A entrada dos jovens de 16 a 29 anos no mercado de trabalho brasileiro é marcada por diferenças de renda, escolaridade, raça e região. É o que mostra a pesquisa Juventudes e o Mundo do Trabalho, realizada pela Fundação Itaú, com apoio técnico do Datafolha e do Instituto Locomotiva. A formalização chega a 58% no Sul e a 55% no Sudeste, mas cai para 29% no Norte e apenas 20% no Nordeste. As diferenças também aparecem entre as classes sociais. Enquanto 43% dos jovens das classes A/B e 49% da classe C têm carteira assinada, o percentual é de 35% entre aqueles das classes D/E.
A escolaridade também influencia o tipo de inserção profissional. Os “bicos” são realidade para 34% dos jovens com ensino fundamental, contra 9% daqueles com ensino médio e 3% entre os que possuem ensino superior. Entre os jovens brancos, 49% estão em empregos formais, ante 41% dos negros. Além disso, 12% dos jovens negros recorrem aos “bicos”, mais que o dobro do percentual registrado entre os brancos (5%). Para entender melhor os dados, o Edição do Brasil conversou com a coordenadora do Observatório Fundação Itaú, Ana Maria Cardoso.
Quais fatores explicam as desigualdades na formalização do trabalho entre os jovens?
Essas diferenças estão relacionadas a fatores sociais, raciais, regionais e educacionais. Jovens de territórios e grupos mais vulnerabilizados têm menos oportunidades de continuidade dos estudos, qualificação e acesso a empregos formais. A necessidade de geração de renda também faz com que muitos ingressem mais cedo no mercado, o que pode dificultar a permanência na escola.

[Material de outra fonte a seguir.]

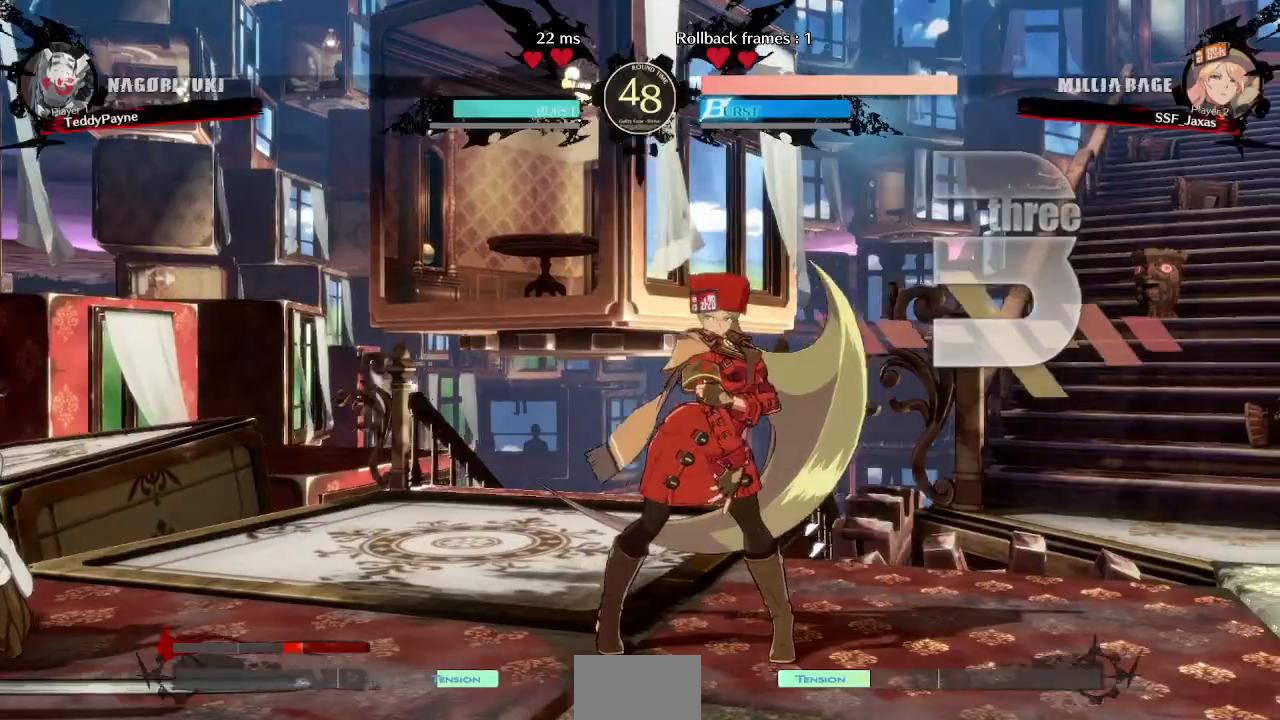
{"buttons": ["CROSS"]}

Por que jovens negros e de baixa renda estão mais presentes em trabalhos informais e “bicos”?
Isso é porque a necessidade de geração de renda é um fator importante. Esses jovens podem entrar mais cedo no mercado e ter dificuldades para conciliar trabalho e estudo. A menor escolaridade está diretamente associada à informalidade. Também pesam a sobrecarga de tarefas domésticas e de cuidado, as dificuldades de deslocamento, o território onde vivem e o racismo estrutural.

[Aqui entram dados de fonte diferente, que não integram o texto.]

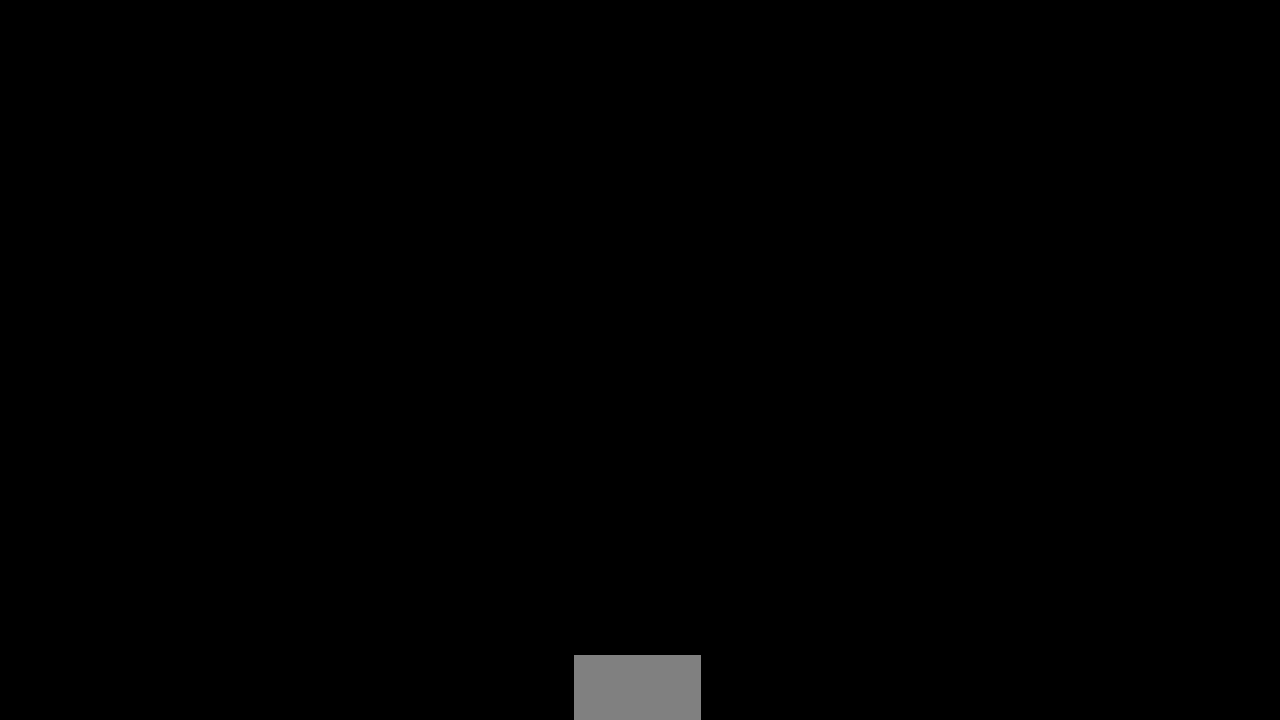
{"buttons": ["DPAD_UP"]}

O fato de 77% dos jovens conseguirem emprego por indicação revela uma dificuldade para quem não possui rede de contatos?
Sim. A indicação funciona como uma ponte de acesso ao mercado de trabalho, especialmente diante da falta de experiência, apontada por 49% dos jovens como a principal dificuldade. O grande problema é que as redes de contato não estão distribuídas de maneira igual. Jovens das classes mais altas e brancos têm maior acesso a essas conexões, o que pode reproduzir desigualdades.
Como a formação técnica pode contribuir para ampliar o acesso ao emprego formal?
A educação profissional e tecnológica é percebida por 91% dos jovens como um caminho mais rápido para ingressar no mercado de trabalho. Ela aproxima formação e prática e pode ajudar a enfrentar uma das principais barreiras apontadas pelos jovens: a falta de experiência. Quando articulada às necessidades locais e ao setor produtivo, essa modalidade de ensino pode ampliar as chances de inserção formal.
Como facilitar a entrada dos jovens no mercado de trabalho?
É necessária uma atuação coordenada entre políticas públicas, escolas, instituições de ensino e setor produtivo. É importante ampliar oportunidades de aprendizagem e estágio, fortalecer a educação profissional e tecnológica e aproximar os jovens das empresas. A escola também precisa prepará-los para a transição ao mundo do trabalho, com orientação, mentoria e desenvolvimento de competências. Também é importante descentralizar e fiscalizar as oportunidades de aprendizagem e estágio. Redes públicas de apoio, como a ampliação do acesso a creches, podem reduzir a sobrecarga de cuidados. Além disso, processos seletivos inclusivos e ações afirmativas podem contribuir para diminuir as desigualdades de gênero e raça.